We could have implemented this using AMQP again - a ‘responses’ queue that our primary application listens to, with each worker putting a message back when it was done. But we chose to use ActiveResource, partly because it is so simple (Rails makes it super-easy to expose your objects as XML and ActiveResource makes it equally easy for other Ruby programs to call back to them), and partly for philosophical reasons. When the primary application places a message onto the queue, it doesn’t necessarily know how it will be handled. AMQP dispatches it and a listener deals with it - in our case the listener is likely to be a Bigwig instance, but doesn’t have to be. But when the callback is made, it is always made into our application, which is already geared up for completing tasks or marking them as having an error. As we know that it is a Rails app at the other end, we chose to follow the path of least-resistance and use the “Rails way”.
However, we did have one issue with ActiveResource. Most of our plugins actually shell out to invoke Ruby scripts, with the plugin unpacking the information from the Task and generating command line arguments. This is a slight security risk, just because it is feasible that someone could inject a malicious command into the command line parameters (although as this is all internal it should never be an issue and Ruby’s system command does escape any supplied parameters). So we are switching the scripts to accept environment variables, thus bypassing the shell and eliminating a whole category of potential attacks. Secondly, using ActiveResource in a non-Rails application caused some weird errors - but only when you tried to POST back to the ActiveResource object. It turns out that ActiveSupport was causing some shifting to occur in the background and that was knocking out some of our own code. The solution was simple - we had to ensure that the require ‘activeresource’ statement was the first thing in each script.

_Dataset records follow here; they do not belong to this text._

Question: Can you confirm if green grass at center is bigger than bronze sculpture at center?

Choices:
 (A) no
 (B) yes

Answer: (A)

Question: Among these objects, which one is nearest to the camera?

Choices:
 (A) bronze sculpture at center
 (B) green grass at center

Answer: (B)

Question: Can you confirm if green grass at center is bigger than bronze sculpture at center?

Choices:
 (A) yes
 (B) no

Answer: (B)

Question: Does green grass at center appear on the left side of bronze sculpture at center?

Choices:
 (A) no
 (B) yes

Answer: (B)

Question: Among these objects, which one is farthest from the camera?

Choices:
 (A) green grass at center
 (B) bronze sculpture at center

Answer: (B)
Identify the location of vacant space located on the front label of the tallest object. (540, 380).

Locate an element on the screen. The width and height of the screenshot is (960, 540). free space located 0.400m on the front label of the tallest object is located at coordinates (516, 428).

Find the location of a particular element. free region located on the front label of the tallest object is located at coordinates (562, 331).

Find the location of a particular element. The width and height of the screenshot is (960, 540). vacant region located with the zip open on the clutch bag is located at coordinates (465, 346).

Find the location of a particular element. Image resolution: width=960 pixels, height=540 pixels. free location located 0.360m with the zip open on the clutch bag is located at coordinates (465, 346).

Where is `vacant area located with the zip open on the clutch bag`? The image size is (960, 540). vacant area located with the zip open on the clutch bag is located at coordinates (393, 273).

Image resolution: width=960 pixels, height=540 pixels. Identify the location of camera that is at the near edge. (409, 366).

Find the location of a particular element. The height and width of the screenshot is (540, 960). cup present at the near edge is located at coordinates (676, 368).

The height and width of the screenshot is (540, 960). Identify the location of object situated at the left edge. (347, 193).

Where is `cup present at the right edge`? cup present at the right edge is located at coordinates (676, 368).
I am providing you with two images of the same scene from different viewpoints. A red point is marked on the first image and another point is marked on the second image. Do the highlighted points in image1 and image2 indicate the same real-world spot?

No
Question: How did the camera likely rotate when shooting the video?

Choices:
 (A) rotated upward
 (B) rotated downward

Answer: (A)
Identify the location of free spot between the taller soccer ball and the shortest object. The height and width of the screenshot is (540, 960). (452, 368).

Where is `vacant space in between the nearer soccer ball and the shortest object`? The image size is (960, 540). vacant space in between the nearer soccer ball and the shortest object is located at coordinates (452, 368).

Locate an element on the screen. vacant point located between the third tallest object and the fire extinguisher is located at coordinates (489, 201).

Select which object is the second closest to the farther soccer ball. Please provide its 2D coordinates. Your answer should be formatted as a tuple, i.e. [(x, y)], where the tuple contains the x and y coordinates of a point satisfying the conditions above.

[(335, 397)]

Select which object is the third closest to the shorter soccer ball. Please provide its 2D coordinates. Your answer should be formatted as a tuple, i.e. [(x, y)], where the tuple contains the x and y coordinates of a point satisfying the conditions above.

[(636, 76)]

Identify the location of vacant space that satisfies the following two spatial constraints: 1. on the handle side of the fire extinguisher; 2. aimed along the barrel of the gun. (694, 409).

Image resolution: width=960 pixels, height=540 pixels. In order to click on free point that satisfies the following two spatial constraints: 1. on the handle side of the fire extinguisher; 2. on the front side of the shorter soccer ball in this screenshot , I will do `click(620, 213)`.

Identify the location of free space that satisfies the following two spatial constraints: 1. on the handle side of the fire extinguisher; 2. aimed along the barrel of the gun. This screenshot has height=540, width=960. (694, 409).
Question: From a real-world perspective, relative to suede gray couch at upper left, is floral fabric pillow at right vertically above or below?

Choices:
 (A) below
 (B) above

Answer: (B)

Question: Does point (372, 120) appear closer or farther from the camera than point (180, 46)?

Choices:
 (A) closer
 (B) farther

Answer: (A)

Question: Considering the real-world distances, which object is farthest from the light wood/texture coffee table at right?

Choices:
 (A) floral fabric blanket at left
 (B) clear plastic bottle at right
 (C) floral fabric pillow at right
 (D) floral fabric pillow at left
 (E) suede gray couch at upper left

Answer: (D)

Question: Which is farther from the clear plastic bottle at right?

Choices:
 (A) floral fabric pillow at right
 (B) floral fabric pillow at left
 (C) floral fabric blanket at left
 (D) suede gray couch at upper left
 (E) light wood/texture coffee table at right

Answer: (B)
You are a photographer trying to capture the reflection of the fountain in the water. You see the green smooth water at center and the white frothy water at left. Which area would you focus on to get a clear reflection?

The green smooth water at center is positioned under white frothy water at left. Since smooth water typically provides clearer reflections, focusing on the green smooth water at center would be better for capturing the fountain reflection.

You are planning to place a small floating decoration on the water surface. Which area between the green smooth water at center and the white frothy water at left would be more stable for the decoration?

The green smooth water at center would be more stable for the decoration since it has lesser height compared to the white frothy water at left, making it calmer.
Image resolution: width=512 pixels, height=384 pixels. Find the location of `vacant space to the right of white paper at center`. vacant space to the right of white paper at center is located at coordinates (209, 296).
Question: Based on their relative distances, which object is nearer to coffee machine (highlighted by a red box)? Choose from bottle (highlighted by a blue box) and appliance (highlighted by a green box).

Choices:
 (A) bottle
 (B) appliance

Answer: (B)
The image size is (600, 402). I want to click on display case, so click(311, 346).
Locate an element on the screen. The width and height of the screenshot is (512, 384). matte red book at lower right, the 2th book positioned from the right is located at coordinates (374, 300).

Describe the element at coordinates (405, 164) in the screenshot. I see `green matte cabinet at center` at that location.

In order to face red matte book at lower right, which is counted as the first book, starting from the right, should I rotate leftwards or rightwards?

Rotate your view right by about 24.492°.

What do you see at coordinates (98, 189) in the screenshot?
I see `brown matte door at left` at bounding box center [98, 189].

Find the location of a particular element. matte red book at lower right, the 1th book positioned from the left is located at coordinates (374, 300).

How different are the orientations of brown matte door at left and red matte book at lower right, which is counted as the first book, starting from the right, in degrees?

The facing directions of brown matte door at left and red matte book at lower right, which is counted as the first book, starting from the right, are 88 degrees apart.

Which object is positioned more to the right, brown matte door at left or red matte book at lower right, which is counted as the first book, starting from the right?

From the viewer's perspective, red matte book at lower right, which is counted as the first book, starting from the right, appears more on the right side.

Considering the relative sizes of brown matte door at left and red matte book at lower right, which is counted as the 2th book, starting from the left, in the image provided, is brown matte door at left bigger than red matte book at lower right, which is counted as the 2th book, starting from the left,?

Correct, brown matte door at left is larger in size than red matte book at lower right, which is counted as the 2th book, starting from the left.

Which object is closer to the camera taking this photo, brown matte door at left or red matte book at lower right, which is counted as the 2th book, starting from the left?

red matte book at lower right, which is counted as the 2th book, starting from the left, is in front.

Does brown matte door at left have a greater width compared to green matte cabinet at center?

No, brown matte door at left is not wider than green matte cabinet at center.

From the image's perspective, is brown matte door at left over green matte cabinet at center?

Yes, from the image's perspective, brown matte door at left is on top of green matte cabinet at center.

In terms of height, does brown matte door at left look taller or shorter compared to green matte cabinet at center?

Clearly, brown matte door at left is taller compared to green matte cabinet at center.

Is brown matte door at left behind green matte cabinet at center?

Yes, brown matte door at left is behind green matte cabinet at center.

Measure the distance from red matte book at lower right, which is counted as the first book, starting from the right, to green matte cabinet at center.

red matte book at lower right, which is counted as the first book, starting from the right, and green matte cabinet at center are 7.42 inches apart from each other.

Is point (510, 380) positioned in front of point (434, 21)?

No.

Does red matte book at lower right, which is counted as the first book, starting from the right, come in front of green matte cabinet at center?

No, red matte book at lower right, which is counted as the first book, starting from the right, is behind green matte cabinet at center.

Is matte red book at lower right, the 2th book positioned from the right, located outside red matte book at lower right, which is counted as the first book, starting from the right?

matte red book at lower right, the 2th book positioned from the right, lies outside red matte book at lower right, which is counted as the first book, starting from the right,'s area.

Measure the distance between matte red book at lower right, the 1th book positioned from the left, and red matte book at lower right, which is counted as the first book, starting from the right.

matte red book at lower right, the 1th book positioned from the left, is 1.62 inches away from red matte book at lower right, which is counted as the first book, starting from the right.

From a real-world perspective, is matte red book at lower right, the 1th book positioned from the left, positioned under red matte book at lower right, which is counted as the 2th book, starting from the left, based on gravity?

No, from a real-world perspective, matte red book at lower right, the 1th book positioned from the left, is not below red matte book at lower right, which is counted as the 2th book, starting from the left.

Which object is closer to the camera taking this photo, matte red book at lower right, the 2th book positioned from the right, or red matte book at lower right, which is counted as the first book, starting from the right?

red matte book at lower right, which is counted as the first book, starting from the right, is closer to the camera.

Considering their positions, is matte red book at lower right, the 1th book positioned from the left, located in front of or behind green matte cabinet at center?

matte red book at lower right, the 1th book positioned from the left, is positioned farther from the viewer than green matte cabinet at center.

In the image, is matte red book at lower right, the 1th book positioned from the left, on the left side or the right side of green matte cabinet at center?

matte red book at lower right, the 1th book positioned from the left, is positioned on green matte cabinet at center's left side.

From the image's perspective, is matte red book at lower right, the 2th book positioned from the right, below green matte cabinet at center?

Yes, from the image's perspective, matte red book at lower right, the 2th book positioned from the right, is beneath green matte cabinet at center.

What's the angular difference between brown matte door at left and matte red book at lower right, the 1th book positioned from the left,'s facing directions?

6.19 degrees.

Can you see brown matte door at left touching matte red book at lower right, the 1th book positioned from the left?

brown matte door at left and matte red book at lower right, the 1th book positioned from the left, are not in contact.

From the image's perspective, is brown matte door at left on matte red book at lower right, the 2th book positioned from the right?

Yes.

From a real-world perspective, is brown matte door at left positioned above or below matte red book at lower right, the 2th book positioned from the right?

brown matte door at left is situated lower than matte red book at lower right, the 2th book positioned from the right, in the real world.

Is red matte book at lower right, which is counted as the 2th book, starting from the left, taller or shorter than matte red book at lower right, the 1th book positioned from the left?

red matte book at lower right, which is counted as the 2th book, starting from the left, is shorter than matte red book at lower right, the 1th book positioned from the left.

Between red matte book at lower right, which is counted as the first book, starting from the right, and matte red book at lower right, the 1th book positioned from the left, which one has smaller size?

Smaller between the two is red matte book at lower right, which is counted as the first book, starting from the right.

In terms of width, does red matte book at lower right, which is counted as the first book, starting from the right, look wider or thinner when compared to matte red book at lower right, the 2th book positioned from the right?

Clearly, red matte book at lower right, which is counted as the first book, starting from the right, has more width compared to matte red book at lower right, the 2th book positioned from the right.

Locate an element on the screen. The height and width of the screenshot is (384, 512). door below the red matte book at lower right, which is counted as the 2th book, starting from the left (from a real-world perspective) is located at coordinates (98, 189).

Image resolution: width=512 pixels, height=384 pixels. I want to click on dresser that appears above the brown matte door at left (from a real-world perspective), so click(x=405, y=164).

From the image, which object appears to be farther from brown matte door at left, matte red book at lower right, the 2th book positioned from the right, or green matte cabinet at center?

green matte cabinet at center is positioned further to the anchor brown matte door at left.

So that’s a quick peek into the workings of some of our internal systems. We put a lot of thought into how these different components should work together, as their reliability is fundamental to our success as a business. And while they are not infallible (nothing ever is) I think you will agree that they show that using Ruby and AMQP as the “glue” to tie different systems together is not only feasible, it’s actually quite easy.